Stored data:
───

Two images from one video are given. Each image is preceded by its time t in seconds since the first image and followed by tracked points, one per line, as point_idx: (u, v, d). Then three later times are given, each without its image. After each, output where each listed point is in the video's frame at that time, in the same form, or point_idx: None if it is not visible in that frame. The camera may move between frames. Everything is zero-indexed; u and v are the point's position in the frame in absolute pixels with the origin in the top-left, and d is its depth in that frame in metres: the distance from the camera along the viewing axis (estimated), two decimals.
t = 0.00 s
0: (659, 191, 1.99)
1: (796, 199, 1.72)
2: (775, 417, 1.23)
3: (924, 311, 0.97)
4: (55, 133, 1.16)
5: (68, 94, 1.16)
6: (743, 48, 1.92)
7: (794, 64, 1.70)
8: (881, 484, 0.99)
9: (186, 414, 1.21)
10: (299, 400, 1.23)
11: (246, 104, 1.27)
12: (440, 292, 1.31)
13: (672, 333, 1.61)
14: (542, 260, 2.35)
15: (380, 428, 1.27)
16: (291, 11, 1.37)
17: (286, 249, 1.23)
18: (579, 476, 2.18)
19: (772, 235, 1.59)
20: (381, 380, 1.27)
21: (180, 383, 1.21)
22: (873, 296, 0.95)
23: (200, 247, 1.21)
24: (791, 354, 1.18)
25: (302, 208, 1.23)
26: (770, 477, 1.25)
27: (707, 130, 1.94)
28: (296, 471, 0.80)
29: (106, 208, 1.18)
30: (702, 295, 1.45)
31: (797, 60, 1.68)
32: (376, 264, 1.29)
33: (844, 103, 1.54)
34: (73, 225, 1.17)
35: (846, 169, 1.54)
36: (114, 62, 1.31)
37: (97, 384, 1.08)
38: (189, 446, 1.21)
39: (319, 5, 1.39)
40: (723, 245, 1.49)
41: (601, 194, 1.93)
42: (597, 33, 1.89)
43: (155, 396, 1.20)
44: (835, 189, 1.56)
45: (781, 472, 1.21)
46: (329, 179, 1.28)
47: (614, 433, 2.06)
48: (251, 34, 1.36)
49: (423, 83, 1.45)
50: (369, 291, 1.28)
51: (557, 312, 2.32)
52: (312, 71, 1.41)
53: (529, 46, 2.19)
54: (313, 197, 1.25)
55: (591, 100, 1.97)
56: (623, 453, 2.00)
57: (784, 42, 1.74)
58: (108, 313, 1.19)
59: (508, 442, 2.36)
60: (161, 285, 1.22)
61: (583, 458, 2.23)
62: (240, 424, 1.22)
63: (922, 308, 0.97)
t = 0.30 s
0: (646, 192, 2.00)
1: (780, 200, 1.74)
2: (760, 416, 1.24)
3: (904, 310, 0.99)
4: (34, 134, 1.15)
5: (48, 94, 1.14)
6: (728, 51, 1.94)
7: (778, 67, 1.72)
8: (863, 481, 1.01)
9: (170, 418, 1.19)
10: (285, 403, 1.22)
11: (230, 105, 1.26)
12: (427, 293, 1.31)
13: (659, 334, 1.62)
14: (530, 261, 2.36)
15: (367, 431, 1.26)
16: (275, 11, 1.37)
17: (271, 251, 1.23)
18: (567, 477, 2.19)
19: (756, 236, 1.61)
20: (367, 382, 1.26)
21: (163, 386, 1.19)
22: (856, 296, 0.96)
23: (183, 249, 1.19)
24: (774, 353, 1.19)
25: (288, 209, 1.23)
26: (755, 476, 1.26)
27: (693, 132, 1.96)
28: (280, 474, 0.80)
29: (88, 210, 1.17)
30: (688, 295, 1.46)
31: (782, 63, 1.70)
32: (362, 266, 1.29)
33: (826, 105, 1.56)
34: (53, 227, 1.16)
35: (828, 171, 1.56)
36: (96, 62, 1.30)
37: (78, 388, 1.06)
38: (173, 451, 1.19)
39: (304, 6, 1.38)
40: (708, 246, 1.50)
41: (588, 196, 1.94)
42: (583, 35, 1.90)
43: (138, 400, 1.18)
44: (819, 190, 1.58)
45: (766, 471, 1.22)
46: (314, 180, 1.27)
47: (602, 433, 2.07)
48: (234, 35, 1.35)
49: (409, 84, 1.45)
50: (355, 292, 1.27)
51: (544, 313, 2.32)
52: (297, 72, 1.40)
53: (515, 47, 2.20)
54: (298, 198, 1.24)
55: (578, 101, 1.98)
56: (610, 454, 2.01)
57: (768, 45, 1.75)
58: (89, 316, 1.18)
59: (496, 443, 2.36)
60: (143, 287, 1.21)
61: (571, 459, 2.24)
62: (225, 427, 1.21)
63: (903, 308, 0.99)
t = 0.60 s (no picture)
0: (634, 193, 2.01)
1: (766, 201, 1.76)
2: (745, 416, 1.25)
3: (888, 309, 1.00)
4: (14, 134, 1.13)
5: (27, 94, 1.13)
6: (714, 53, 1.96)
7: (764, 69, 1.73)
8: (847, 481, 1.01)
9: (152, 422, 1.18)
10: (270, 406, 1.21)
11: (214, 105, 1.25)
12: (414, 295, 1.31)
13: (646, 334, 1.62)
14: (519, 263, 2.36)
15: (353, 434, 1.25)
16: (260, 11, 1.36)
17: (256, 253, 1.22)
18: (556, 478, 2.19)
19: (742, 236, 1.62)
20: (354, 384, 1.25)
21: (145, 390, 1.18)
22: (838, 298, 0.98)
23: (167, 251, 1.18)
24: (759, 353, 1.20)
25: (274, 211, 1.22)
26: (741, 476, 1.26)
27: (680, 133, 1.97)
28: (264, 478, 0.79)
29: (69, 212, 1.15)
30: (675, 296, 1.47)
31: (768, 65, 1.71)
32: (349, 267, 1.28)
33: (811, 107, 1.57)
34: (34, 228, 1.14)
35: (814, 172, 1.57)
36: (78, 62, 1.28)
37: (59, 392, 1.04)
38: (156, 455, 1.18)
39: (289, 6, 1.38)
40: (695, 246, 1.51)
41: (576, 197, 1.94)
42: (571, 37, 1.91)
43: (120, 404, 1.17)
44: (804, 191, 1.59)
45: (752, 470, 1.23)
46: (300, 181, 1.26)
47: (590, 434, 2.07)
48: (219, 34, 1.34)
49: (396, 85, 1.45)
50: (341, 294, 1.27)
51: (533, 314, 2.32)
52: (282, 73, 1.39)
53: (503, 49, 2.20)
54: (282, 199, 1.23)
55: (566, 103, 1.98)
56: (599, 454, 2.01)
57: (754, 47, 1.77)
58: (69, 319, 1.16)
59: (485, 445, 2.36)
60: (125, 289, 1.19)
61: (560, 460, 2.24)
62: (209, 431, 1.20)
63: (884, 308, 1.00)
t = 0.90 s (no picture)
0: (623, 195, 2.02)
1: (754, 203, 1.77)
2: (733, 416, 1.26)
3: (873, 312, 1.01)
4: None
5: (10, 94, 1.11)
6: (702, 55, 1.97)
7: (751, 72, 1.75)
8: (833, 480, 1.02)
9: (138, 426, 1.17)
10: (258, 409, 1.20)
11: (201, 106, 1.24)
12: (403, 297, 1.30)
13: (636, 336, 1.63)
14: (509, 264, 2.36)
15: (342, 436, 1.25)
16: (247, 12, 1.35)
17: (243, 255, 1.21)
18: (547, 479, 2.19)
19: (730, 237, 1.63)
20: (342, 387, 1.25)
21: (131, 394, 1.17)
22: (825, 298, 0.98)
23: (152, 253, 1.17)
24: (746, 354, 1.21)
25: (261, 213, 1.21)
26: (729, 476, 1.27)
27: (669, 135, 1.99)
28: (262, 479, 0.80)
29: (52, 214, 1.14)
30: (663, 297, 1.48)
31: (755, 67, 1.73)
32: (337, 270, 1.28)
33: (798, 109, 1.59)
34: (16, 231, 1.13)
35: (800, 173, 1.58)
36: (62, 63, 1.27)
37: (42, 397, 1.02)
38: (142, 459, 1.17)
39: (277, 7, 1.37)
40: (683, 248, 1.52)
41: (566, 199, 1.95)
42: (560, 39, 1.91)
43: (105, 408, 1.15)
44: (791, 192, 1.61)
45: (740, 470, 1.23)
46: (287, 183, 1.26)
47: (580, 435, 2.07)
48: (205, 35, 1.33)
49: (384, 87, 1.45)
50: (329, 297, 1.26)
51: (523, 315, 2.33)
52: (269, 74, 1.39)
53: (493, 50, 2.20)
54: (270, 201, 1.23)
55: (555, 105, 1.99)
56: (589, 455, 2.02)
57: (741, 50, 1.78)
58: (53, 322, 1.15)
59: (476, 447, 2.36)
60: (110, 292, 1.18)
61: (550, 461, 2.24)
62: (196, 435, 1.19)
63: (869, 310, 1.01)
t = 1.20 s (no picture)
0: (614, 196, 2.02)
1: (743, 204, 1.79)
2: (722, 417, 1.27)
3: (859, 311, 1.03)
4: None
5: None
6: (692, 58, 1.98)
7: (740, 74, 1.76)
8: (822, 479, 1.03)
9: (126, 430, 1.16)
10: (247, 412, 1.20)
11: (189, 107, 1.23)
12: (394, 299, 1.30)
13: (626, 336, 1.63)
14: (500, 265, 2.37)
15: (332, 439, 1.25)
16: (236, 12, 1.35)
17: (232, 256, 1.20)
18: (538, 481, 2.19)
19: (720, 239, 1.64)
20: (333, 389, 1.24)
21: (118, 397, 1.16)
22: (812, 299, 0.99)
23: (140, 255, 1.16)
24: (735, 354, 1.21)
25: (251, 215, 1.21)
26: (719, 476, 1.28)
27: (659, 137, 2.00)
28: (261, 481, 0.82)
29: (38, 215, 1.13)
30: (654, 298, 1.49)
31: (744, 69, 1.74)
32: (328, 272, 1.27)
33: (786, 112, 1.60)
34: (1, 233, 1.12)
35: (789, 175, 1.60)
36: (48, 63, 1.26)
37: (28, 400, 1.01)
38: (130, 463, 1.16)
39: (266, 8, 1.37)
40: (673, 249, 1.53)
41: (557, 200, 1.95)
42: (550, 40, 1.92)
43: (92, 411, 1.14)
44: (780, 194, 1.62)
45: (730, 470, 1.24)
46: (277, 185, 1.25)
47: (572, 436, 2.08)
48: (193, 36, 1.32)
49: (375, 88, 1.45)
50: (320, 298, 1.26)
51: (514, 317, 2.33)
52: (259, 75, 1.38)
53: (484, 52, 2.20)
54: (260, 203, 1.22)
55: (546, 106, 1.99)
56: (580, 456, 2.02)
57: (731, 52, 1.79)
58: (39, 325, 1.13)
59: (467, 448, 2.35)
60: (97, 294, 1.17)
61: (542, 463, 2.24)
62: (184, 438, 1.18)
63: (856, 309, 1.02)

───

▶ EXERCISE GOAL: Out of the data above, give again only the lines starting at the one holding "0: (646, 192, 2.00)" and ending at the one holding "13: (659, 334, 1.62)", unchanged.

▶ RESPONSE FOR THIS EXERCISE:
0: (646, 192, 2.00)
1: (780, 200, 1.74)
2: (760, 416, 1.24)
3: (904, 310, 0.99)
4: (34, 134, 1.15)
5: (48, 94, 1.14)
6: (728, 51, 1.94)
7: (778, 67, 1.72)
8: (863, 481, 1.01)
9: (170, 418, 1.19)
10: (285, 403, 1.22)
11: (230, 105, 1.26)
12: (427, 293, 1.31)
13: (659, 334, 1.62)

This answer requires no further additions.